____ DOCUMENT PASSAGE
Congress is proposing to look into the Bowl Championship Series.
Just what we need, a congressman from a football-happy state looking into the BCS.
What's the point?
This isn't a matter for a legislative body to regulate the same way it was somewhat of a freak show when the senior Senator from Pennsylvania, Arlen Spector, publicly opined last week on the legalisms surrounding the Philadelphia Eagles' handling of the Terrell Owens matter.
That the BCS is silly and can't get out of its own way and even greedy is open for debate. That Division I-A would be much better off with a nationally captivating playoff system also is open for debate. Whether or not the guys who play Division I-A college football at the BCS schools are really student-athletes and not athlete-students given some of the hijinks that go on regarding getting them into school and keeping them eligible is open for yet another debate. To me, only the latter might be worthy of a congressional investigation, because that implicates how minors are dealt with and whether they're dealt with fairly (in terms of being permitted to take meaningful courses, having the ability to get their degrees and so forth), and then you'd have the argument of whether the Federal government has the right to do so or whether that power is reserved for the states. Who, of course, probably won't do anything about it lest they give a rival state that sits idly by and does nothing a competitive advantage to get the better players by having less accountability to them. Plus, which elected official at the Federal level from a football-happy state really wants to pass laws that could harm Good Old State's chances of getting into a BCS bowl game?
________
• TASK SET:
a - Answer these questions from the commentary on Congress and the BCS:
(i) Which senator publicly opined on the legalisms surrounding the Philadelphia Eagles' handling of the Terrell Owens matter?
(ii) What kind of state is the congressman looking into the BCS from?
(iii) Of the debates the writer lists, which one does the writer say might be worthy of a congressional investigation?
b - Reproduce the part of the BCS commentary between "Congress is proposing" and "What's the point?", inclusive.
The records have no connection to the BCS commentary.
____ PROVIDED DATA
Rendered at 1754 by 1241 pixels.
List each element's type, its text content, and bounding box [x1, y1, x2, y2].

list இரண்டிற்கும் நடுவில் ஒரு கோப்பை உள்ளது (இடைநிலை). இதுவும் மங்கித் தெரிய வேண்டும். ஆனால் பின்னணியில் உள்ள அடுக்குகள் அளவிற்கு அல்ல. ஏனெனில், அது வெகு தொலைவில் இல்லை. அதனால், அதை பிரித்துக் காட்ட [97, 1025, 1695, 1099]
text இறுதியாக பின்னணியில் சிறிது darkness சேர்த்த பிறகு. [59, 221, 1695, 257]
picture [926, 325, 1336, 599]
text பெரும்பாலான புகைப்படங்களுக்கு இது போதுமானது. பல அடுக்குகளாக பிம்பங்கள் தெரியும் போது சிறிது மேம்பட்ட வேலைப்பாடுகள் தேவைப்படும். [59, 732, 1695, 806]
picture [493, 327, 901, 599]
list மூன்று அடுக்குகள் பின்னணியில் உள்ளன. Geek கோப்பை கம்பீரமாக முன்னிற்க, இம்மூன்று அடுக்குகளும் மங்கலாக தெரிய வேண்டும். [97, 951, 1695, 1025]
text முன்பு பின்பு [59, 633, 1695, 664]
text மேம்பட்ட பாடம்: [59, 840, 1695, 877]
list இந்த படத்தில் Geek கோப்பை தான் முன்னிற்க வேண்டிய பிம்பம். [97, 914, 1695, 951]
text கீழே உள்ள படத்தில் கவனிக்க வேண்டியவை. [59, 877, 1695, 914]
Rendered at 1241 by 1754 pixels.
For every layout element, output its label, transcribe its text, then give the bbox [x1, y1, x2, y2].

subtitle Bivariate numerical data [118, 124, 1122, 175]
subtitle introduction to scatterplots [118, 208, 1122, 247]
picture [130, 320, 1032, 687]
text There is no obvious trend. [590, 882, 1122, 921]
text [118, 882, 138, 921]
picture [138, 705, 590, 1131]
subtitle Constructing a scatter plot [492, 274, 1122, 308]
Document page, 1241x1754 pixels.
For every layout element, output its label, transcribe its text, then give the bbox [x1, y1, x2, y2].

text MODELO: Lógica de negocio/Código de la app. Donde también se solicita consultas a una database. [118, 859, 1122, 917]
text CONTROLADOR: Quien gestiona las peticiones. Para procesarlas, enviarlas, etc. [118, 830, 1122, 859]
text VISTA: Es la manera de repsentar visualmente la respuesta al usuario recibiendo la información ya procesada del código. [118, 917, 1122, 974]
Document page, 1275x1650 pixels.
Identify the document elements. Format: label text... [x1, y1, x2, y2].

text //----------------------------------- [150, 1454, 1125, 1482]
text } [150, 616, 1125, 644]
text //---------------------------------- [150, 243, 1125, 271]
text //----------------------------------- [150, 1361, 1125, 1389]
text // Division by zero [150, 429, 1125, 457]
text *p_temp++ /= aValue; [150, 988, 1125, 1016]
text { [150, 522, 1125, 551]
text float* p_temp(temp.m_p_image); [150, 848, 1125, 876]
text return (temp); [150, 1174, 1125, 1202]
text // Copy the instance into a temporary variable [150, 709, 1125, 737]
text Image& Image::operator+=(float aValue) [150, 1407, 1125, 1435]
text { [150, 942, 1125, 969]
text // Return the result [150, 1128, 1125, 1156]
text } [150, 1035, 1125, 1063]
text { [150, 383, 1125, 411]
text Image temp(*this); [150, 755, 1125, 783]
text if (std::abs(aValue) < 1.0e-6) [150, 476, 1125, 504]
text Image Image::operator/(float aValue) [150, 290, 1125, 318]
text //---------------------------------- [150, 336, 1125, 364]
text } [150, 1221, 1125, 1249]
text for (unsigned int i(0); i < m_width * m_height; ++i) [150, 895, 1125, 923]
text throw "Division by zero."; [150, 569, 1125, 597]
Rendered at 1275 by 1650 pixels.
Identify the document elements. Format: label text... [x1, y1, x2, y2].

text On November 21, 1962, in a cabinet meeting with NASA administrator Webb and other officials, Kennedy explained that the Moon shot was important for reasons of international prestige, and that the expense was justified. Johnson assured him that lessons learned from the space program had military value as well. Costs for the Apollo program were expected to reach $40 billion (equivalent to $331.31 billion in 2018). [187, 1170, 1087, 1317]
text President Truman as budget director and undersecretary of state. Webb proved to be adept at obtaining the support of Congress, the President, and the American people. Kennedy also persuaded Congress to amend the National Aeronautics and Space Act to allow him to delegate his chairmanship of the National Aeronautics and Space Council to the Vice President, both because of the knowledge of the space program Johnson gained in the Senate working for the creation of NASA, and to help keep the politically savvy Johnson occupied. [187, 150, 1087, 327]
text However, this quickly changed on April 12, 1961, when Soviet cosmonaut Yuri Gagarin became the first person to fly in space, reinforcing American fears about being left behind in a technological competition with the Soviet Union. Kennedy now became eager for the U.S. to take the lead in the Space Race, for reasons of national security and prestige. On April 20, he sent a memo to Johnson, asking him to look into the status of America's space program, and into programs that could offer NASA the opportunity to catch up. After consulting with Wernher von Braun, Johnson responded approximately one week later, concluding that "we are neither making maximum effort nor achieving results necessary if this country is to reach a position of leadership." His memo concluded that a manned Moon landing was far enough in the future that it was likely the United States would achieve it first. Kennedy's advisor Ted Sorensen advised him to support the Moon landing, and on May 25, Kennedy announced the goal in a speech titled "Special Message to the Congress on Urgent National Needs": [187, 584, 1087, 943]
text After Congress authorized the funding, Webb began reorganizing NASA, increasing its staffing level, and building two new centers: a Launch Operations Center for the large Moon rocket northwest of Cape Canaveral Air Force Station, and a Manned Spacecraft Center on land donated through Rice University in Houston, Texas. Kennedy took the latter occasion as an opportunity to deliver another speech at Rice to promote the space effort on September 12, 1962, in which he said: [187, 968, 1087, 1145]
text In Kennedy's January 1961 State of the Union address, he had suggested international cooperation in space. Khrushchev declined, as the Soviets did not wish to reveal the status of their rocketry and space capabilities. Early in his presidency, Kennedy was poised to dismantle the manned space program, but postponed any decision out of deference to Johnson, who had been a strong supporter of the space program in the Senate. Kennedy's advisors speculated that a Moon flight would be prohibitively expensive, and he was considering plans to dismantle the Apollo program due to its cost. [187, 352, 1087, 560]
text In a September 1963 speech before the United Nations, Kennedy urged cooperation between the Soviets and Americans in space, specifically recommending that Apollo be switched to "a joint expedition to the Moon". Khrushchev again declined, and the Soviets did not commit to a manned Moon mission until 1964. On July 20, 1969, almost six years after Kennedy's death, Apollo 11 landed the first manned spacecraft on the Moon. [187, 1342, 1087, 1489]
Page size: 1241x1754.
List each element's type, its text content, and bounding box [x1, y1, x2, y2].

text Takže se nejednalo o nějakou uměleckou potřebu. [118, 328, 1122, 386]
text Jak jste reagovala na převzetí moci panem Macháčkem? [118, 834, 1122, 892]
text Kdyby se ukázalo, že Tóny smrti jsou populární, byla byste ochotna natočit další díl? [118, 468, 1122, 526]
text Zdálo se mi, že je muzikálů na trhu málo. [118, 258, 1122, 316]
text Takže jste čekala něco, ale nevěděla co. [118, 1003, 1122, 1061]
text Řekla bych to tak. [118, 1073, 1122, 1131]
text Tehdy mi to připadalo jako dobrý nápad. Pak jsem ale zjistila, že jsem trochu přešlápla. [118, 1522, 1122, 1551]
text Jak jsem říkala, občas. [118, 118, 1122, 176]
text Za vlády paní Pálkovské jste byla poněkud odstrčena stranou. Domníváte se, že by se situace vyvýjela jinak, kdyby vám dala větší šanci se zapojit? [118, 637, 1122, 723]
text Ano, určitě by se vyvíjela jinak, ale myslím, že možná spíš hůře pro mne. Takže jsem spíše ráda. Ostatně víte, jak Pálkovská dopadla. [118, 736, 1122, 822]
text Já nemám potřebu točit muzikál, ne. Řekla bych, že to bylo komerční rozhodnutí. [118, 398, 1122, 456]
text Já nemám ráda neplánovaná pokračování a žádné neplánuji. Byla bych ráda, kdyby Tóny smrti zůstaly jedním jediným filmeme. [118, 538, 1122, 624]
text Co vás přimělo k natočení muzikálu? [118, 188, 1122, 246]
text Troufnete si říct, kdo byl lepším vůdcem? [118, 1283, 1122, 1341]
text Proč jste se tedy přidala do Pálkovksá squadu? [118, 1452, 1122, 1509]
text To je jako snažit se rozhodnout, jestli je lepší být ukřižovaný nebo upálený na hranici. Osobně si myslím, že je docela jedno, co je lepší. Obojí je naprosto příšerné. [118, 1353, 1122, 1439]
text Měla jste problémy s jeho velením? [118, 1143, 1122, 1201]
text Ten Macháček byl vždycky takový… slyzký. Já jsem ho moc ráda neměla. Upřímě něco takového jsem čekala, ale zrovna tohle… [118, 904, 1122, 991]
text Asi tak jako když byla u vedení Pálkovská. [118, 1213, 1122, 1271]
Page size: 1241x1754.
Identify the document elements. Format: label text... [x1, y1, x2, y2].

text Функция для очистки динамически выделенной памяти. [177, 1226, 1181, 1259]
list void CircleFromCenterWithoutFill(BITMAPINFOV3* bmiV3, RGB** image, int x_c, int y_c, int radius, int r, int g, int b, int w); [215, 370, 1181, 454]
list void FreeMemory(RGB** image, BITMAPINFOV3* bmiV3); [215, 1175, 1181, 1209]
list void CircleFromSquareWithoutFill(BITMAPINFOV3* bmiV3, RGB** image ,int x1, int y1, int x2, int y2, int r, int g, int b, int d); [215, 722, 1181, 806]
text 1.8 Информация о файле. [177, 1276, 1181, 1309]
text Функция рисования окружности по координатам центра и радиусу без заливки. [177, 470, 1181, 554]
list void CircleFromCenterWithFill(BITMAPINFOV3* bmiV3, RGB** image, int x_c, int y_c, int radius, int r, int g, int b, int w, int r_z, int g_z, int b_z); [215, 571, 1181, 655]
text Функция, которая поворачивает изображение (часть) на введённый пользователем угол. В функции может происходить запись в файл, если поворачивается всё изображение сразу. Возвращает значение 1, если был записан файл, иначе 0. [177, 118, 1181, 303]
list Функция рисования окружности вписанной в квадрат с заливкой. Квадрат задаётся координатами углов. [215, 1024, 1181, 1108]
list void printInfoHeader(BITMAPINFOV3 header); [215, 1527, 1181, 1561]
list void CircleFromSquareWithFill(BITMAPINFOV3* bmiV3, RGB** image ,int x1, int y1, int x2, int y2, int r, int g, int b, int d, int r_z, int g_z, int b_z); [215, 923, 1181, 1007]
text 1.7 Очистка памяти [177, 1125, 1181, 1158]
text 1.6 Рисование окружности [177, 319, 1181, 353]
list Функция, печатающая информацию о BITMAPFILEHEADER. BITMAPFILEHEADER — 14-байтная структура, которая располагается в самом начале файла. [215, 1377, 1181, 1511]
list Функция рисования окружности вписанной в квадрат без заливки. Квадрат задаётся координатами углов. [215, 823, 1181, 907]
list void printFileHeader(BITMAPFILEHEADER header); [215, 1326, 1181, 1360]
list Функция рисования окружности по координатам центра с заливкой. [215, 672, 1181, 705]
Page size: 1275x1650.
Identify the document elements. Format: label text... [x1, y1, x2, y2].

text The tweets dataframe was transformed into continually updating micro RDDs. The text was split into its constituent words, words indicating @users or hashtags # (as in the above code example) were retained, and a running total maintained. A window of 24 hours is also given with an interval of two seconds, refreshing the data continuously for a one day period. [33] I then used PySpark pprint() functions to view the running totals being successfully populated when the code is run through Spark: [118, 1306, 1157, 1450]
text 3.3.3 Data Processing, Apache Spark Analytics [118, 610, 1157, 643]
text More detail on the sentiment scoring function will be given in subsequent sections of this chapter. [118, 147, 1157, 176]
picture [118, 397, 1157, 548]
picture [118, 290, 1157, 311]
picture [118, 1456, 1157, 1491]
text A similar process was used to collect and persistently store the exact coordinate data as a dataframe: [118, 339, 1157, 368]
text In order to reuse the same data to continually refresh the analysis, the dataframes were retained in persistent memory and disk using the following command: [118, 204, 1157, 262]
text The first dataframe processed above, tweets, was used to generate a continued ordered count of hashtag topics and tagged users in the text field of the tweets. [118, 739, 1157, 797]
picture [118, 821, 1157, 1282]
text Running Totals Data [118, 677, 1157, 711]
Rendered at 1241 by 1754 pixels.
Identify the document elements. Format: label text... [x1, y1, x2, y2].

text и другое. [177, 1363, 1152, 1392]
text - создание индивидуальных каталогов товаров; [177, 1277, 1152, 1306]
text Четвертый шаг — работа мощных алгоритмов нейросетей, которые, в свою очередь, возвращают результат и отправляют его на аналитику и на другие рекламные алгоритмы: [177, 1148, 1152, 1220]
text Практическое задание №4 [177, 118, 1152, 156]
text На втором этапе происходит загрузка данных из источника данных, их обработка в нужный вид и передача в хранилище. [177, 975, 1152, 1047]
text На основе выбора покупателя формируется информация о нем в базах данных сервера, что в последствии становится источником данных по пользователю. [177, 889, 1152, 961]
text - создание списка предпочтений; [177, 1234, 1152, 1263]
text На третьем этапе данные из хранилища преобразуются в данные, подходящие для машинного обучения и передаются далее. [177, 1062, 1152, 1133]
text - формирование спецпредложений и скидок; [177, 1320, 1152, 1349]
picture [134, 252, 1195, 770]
________
• TASK-BY-TASK RESULTS:
a -
(i) Arlen Spector, the senior Senator from Pennsylvania.
(ii) A football-happy state.
(iii) Whether the guys who play Division I-A college football at the BCS schools are really student-athletes and not athlete-students.

b -
Congress is proposing to look into the Bowl Championship Series.
Just what we need, a congressman from a football-happy state looking into the BCS.
What's the point?